In Nowak v Beska  NSWSC 166, the plaintiff applied for a family provision order under the Succession Act 2006 in respect of her sister’s (the deceased’s) estate.
The defendants were the sole beneficiaries under the will. They were a couple who were friends of the deceased who had provided care to her in her old age.
In his judgment Hallen J provides a detailed review of the relevant principles as those applied to the facts of the case. Among the many issues considered, his Honour agrees with earlier authorities to the effect that the Court’s role in such cases is to make an order (where the court is satisfied that the applicable criteria have been meet) for the “adequate” provision, in all the circumstances, for the “proper” maintenance, education or advancement in life of the eligible person.

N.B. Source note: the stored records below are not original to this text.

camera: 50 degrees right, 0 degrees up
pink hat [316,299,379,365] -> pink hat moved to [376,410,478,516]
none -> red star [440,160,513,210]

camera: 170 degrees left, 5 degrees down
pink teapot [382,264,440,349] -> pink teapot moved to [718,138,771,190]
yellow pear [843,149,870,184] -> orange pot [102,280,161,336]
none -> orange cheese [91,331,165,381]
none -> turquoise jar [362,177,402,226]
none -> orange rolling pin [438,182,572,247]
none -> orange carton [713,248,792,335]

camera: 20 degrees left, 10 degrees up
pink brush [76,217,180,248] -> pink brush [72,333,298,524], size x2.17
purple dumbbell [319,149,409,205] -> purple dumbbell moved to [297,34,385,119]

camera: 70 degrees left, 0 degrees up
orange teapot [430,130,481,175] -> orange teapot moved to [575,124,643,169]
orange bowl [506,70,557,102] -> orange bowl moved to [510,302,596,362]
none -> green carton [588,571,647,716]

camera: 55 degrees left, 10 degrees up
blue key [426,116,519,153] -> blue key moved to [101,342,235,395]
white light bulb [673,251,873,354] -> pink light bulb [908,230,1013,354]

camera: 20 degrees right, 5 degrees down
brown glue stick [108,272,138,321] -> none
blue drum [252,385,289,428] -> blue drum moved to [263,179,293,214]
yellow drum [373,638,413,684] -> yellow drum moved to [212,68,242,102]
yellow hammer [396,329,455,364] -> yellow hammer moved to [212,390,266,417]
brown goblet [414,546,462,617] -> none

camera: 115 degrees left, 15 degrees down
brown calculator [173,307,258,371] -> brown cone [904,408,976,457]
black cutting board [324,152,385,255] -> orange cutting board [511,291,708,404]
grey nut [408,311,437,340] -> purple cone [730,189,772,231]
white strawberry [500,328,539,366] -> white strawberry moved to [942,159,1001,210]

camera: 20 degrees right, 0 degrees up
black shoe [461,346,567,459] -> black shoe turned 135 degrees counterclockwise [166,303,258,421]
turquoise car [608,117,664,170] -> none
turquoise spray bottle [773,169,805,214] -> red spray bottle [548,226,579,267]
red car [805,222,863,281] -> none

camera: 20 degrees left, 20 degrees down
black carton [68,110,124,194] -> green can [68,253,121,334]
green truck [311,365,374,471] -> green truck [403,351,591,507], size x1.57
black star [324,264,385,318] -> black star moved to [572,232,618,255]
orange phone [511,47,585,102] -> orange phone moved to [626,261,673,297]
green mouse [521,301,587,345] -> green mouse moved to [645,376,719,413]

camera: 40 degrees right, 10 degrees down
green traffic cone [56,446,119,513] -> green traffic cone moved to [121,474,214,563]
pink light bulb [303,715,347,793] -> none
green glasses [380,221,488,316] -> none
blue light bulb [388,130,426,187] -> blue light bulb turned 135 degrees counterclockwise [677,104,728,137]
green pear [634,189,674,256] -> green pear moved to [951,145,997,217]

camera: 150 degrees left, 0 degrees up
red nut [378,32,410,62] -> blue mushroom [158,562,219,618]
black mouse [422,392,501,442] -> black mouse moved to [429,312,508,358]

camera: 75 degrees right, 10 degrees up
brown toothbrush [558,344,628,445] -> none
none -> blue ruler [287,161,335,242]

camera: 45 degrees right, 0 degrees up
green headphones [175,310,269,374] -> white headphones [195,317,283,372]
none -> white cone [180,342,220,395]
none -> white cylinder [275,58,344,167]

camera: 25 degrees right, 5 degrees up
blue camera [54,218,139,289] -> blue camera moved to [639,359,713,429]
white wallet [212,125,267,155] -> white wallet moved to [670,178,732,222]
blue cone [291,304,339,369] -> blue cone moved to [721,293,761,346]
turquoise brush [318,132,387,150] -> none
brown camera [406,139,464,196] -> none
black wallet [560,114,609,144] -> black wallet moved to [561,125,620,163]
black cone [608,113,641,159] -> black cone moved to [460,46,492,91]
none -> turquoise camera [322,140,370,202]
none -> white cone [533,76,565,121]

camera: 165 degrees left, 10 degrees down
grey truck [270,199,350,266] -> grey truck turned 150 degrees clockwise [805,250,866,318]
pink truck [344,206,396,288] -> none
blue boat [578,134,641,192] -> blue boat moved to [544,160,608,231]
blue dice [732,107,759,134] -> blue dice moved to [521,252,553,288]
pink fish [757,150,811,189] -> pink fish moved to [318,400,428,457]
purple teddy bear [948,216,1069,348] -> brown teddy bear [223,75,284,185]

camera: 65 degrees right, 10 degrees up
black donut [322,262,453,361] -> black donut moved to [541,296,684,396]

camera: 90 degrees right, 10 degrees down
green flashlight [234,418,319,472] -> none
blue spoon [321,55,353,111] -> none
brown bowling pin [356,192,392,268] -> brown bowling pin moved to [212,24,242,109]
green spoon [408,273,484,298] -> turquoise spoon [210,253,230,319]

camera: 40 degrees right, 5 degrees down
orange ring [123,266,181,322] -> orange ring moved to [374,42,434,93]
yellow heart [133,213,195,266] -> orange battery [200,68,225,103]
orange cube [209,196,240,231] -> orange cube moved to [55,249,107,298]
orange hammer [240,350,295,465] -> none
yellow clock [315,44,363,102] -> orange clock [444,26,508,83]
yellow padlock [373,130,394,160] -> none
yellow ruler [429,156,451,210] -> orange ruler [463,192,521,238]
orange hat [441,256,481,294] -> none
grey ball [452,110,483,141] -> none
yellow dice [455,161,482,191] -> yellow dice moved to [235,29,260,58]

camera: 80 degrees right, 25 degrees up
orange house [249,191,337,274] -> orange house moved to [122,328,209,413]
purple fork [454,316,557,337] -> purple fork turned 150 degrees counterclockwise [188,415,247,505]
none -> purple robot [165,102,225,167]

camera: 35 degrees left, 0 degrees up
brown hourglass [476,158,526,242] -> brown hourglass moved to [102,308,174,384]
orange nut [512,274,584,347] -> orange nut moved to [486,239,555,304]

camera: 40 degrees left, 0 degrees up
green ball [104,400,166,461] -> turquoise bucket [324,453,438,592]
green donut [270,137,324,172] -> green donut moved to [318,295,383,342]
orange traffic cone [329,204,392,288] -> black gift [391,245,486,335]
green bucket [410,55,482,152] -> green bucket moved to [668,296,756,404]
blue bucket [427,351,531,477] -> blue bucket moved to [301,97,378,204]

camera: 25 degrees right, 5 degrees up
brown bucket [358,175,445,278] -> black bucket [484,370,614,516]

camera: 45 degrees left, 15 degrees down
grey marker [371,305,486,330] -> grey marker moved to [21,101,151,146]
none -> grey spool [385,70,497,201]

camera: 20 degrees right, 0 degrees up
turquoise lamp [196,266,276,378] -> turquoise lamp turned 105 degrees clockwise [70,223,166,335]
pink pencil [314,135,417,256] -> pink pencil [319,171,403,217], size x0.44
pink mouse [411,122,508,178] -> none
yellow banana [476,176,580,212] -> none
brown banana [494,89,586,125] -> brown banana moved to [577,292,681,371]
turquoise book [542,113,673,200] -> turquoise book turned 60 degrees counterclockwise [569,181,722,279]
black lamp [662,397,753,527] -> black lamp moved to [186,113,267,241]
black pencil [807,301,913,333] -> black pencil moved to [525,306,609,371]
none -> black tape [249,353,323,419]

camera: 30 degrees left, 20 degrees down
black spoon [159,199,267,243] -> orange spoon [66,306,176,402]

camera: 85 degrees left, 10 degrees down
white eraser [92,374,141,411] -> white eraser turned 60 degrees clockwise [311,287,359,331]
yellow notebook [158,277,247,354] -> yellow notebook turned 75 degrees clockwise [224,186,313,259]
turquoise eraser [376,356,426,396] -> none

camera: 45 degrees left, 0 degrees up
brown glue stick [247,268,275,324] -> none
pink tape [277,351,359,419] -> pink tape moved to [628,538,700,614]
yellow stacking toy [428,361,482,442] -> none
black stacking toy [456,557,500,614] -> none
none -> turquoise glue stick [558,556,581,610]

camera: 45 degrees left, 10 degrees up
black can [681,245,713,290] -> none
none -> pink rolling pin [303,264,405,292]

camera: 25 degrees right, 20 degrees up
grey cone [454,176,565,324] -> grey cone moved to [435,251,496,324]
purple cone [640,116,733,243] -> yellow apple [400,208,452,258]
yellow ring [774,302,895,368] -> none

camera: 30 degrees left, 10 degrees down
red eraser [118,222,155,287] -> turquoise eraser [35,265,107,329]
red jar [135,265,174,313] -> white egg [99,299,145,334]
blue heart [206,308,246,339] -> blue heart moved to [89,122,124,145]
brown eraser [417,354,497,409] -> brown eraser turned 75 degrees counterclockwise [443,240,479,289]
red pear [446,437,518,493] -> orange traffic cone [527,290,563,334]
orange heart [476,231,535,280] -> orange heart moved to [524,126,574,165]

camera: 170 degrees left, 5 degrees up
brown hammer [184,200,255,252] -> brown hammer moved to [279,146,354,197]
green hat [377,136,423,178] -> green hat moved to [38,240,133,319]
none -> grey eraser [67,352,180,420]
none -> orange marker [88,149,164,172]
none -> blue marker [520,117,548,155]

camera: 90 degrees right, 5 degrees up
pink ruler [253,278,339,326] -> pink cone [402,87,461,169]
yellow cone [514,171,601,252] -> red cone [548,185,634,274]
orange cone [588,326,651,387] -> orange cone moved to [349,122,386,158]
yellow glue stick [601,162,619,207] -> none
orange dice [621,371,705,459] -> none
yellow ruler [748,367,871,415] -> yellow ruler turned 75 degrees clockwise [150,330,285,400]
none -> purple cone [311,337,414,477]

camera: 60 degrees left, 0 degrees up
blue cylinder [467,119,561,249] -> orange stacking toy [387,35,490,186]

While the Court does not have a mandate to rework a will according to its own notions of fairness, family provision orders can be made if “the community expectation of the deceased would be for greater benefaction to have been made for the proper or adequate provision” of the applicant . The answer to what is adequate and proper provision is necessarily fact specific and an inflexible approach cannot be taken.
In this matter his Honour ordered that the plaintiff was entitled to receive a lump sum of $60,000 from the estate (the net proceeds from the sale of the main asset in the estate was $390,000). While his honour did not forget that the defendants were the chosen beneficiaries under the deceased’s will, he found that the estate, even though small, was sufficient to enable a modest provision to be made to the plaintiff.